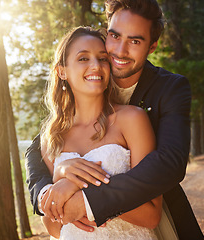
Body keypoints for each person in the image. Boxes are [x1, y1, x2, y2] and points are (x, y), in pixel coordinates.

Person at [26, 0, 204, 239]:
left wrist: (82, 189)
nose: (119, 51)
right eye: (114, 36)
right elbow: (36, 151)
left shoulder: (167, 90)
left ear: (152, 46)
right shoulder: (60, 128)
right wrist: (55, 179)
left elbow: (169, 163)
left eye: (135, 41)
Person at [38, 26, 162, 239]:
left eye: (103, 59)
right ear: (62, 71)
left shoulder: (131, 120)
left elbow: (151, 215)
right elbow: (53, 228)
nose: (96, 66)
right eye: (83, 58)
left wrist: (80, 190)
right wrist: (60, 175)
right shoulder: (52, 137)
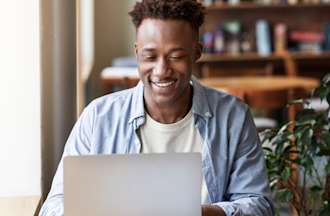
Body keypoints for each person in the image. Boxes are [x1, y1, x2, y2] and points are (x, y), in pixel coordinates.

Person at [39, 0, 274, 215]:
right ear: (137, 54)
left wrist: (198, 213)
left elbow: (259, 205)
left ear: (196, 53)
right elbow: (54, 206)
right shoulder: (98, 118)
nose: (161, 70)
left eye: (176, 56)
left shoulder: (233, 117)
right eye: (150, 56)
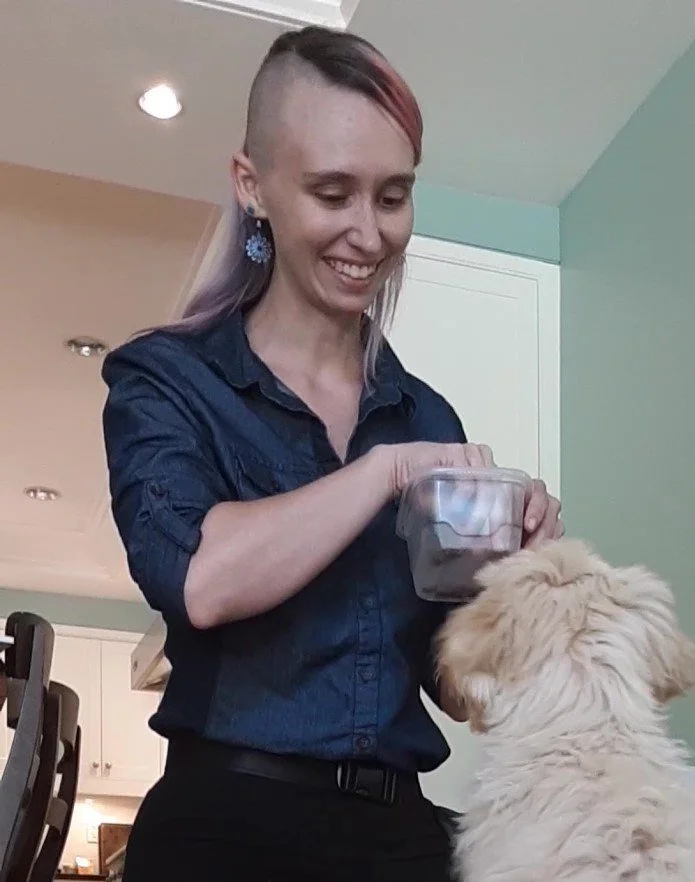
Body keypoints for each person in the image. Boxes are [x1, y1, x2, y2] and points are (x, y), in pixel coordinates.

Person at [102, 25, 564, 882]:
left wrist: (520, 581)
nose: (369, 232)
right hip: (220, 832)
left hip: (399, 840)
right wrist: (382, 473)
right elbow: (202, 578)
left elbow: (461, 692)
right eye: (332, 192)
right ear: (254, 186)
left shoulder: (424, 414)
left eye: (393, 197)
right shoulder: (166, 380)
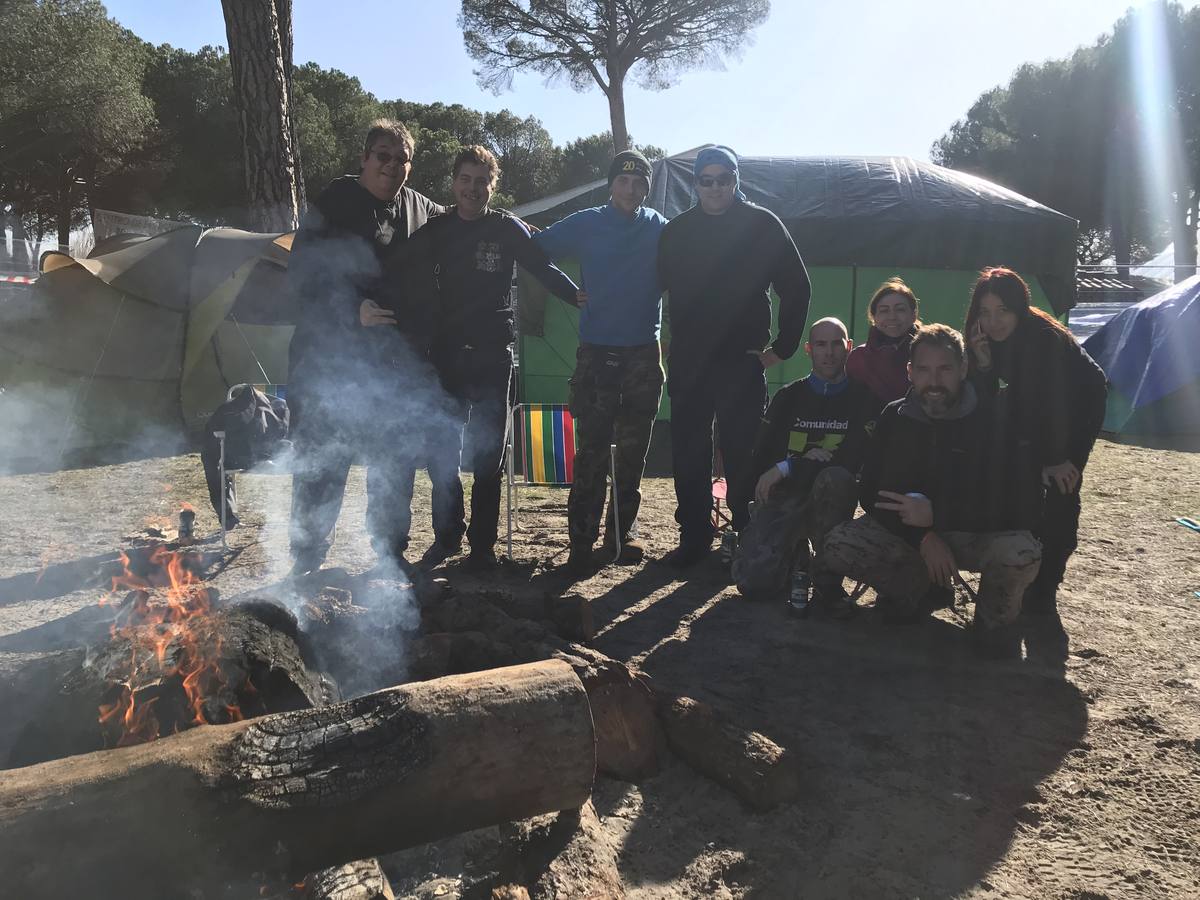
* * * * * * * * *
- **Exercise details**: Your reply should consist solely of the lines above, from the opening line through the line with "right ear: (62, 71)", reproduced exactly and without pictures.

- **Final answer**:
Body keypoints for each person in the image. Boxes are [x1, y1, x2, y2] and points are (x, y), in pixel coordinates.

Person at [26, 0, 204, 239]:
left wrist: (82, 189)
nose: (119, 51)
right eye: (114, 36)
right elbow: (36, 151)
left shoulder: (167, 90)
left ear: (152, 46)
right shoulder: (60, 128)
right wrist: (55, 179)
left elbow: (169, 163)
left eye: (135, 41)
Person at [38, 26, 162, 239]:
left eye: (103, 59)
right ear: (62, 71)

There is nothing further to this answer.